Asian investors flush with hundreds of billions of dollars in cash now see Latin America as a top business opportunity, and they are pouring into manufacturing, construction and other industries, particularly in up-and--coming countries such as Brazil, Peru and Mexico. This is transforming the lucrative trade relationship that was based primarily on exporting raw materials to Asia, an arrangement that frustrated Latin governments eager to stimulate their own manufacturing.
Government and business officials meeting this week at the World Economic Forum in Mexico said the investment surge means Asia is poised to overtake the US and the EU as Latin America’s top trading partner over the next decade. Asian representatives have been an unmistakable presence at the forum, with South Korean, Chinese and Japanese investors making the rounds in the convention hall.
“We’re talking about tens of billions of dollars in just Korean banks looking for a destination,” said Kevin Lu, Asia-Pacific regional director of a World Bank Group agency that insures foreign investments against political risk.
“When I meet with investors, Latin America is in every conversation,” Lu said.
Already, Chinese investment in Latin America has jumped from a few million dollars a couple of years ago to about US$15 billion in 2010, with most of the money going into mining and other extractive industries in Brazil, Peru and other nations, said Alicia Barcena, executive secretary for the Chile-based UN Economic Commission for Latin America and the Caribbean. Chinese investment in the region jumped again last year to about US$23 billion, Barcena said.
Meanwhile, Japan surpassed that figure last year and displaced China as the region’s top Asian investment and trade partner, Barcena said. She did not provide a precise number for Japan’s total.
China already ranks among the top three trading partners of Peru, Brazil, Chile and Argentina, while Asian investment in auto and other manufacturing in Mexican industrial cities has greatly expanded the middle class.

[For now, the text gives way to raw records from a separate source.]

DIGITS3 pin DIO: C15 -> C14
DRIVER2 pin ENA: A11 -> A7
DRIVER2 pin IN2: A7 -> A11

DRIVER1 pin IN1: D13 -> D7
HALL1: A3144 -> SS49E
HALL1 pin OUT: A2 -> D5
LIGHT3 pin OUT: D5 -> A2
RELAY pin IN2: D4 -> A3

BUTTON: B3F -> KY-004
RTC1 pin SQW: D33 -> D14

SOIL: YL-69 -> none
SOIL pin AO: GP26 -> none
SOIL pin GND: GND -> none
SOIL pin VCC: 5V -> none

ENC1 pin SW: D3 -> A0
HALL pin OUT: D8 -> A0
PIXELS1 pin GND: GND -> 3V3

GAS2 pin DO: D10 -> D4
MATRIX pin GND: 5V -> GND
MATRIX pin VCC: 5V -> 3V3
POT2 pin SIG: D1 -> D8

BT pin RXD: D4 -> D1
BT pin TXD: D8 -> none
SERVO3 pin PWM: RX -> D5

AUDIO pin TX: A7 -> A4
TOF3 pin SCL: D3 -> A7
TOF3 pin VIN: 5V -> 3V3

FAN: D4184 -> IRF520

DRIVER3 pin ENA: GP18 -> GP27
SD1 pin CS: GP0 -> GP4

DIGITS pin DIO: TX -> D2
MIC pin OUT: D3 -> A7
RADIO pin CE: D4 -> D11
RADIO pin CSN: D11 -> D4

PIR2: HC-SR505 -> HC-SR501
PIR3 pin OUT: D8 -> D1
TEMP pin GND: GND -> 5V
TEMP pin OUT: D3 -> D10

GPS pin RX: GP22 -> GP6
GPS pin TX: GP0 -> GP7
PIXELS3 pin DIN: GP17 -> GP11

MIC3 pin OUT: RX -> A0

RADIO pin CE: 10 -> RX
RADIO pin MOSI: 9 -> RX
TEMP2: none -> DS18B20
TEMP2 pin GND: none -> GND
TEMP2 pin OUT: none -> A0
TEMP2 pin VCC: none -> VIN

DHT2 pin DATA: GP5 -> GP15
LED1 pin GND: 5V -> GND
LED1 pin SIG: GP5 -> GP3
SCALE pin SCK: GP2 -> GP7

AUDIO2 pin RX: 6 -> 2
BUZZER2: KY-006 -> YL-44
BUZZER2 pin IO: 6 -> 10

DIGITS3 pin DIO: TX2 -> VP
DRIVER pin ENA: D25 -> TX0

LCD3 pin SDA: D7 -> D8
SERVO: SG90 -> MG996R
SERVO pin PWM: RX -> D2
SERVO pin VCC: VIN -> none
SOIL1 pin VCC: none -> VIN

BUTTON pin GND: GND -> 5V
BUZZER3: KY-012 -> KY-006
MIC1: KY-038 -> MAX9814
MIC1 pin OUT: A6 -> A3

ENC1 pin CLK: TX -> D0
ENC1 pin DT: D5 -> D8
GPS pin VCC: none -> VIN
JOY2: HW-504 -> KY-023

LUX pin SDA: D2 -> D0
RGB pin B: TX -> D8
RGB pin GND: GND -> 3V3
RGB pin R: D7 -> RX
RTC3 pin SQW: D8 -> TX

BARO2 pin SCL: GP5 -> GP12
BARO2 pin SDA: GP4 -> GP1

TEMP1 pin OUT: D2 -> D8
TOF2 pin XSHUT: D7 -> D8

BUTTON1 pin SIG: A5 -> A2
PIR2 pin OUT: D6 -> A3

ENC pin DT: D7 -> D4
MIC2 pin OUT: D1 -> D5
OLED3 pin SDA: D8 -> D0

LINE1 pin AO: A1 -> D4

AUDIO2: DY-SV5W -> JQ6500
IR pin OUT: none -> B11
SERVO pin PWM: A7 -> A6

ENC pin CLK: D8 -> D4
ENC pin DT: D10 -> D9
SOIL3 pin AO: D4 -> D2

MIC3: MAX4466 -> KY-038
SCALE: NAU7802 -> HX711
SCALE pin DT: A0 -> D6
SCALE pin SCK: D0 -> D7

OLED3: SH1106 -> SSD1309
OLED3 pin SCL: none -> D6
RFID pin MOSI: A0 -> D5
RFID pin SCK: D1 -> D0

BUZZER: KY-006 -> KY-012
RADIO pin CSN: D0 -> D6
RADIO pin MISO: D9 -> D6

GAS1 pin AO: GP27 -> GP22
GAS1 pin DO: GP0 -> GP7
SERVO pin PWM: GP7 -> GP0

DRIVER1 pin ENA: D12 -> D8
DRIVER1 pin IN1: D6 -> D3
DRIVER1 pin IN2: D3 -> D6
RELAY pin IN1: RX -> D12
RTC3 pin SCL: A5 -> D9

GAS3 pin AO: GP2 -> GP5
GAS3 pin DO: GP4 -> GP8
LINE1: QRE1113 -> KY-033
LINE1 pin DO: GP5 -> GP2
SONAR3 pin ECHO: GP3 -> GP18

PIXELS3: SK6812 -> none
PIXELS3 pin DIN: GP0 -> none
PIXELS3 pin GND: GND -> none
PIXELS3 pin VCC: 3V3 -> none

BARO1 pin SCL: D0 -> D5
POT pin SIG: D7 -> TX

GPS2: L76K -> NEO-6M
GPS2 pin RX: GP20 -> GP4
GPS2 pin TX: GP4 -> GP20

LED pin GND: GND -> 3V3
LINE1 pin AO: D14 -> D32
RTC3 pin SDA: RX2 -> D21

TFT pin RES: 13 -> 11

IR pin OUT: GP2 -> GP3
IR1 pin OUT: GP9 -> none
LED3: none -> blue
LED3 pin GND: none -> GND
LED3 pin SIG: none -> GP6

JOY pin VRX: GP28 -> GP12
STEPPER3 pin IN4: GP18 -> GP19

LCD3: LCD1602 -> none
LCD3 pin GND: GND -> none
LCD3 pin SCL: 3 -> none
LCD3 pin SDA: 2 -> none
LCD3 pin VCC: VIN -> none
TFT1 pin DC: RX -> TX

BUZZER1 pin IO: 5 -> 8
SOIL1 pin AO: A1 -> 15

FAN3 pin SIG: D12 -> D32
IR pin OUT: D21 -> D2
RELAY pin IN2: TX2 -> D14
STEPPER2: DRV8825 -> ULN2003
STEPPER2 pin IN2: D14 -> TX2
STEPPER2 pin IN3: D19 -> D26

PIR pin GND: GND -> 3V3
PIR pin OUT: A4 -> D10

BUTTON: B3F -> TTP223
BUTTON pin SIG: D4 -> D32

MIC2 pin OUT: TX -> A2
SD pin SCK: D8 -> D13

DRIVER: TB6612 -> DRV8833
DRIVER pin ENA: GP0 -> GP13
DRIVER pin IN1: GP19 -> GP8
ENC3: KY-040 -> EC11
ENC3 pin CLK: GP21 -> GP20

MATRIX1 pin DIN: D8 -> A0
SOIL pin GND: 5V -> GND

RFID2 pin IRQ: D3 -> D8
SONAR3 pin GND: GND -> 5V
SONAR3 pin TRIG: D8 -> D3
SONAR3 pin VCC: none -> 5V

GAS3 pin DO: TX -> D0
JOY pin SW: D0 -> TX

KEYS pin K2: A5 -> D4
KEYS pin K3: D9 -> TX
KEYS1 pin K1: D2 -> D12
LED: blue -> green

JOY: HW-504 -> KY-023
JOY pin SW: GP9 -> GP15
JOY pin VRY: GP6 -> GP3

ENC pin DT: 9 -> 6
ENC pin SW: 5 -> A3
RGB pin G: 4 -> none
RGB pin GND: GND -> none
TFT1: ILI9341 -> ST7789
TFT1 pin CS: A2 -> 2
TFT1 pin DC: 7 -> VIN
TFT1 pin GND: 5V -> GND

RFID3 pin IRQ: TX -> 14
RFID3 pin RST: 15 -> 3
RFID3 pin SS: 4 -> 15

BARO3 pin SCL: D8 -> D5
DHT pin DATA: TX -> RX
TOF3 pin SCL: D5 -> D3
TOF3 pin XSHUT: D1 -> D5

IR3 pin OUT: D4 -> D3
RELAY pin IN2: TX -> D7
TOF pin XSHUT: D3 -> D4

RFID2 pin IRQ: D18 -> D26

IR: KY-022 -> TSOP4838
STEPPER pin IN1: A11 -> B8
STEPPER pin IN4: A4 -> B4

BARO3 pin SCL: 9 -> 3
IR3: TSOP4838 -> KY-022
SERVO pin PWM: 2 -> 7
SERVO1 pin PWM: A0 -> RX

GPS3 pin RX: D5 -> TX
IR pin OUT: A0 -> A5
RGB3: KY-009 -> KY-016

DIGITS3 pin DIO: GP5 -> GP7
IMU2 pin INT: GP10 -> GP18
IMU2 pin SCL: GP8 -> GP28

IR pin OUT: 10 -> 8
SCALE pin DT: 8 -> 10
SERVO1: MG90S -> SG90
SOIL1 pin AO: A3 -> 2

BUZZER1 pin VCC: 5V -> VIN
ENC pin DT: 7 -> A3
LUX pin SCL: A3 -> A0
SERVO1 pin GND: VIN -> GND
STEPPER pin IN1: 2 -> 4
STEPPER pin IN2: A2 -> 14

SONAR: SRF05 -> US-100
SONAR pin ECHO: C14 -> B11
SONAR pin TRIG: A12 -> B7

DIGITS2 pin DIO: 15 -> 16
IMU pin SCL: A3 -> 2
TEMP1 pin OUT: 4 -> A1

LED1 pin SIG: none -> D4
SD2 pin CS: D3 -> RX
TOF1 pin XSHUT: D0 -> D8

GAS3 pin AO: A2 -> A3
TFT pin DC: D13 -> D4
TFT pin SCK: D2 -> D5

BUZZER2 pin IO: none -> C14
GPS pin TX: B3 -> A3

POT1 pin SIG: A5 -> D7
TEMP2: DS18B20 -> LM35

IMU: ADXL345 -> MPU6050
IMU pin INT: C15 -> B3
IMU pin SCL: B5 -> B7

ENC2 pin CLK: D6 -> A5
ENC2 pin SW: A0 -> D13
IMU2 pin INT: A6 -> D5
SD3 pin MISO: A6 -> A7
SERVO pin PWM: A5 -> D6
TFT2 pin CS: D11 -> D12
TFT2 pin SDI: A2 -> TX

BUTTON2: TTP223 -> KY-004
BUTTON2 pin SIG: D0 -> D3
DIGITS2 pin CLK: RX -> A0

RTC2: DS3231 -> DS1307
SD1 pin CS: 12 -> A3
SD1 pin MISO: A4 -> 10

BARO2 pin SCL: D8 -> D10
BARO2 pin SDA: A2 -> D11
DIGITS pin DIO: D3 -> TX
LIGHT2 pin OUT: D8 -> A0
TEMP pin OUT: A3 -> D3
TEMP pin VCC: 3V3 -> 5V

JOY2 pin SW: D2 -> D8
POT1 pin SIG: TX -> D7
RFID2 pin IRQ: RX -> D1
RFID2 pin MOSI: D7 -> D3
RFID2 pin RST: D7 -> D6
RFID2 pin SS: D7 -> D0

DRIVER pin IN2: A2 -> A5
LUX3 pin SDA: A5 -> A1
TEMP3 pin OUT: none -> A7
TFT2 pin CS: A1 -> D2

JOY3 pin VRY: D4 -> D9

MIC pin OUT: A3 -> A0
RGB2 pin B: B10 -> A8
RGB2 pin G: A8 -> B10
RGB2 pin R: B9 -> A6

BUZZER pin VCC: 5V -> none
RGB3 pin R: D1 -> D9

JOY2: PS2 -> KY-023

“I don’t have any doubt that Asia will soon become the region’s top trading partner,” Mexican Secretary of Economy Bruno Ferrari Garcia de Alba said.
“In Mexico, we believe we need to get closer and closer to Asia,” he added.
According to the UN Economic Commission, 17 percent of Latin America’s exports went to Asian-Pacific countries in 2010, more than tripling from 5 percent in 2000. Over the same span, the share of the region’s total exports that went to the US dropped from 60 percent to 40 percent.
Asia-Pacific countries buy 31 percent of Mexico’s total exports, Ferrari said, amounting to US$110 billion, with that number growing by an average of 20 percent annually in the past five years.
Lu said raw material industries in Latin America are getting only between 40 percent and 50 percent of total Asian investment in the region, while the rest goes to manufacturing, construction and other businesses.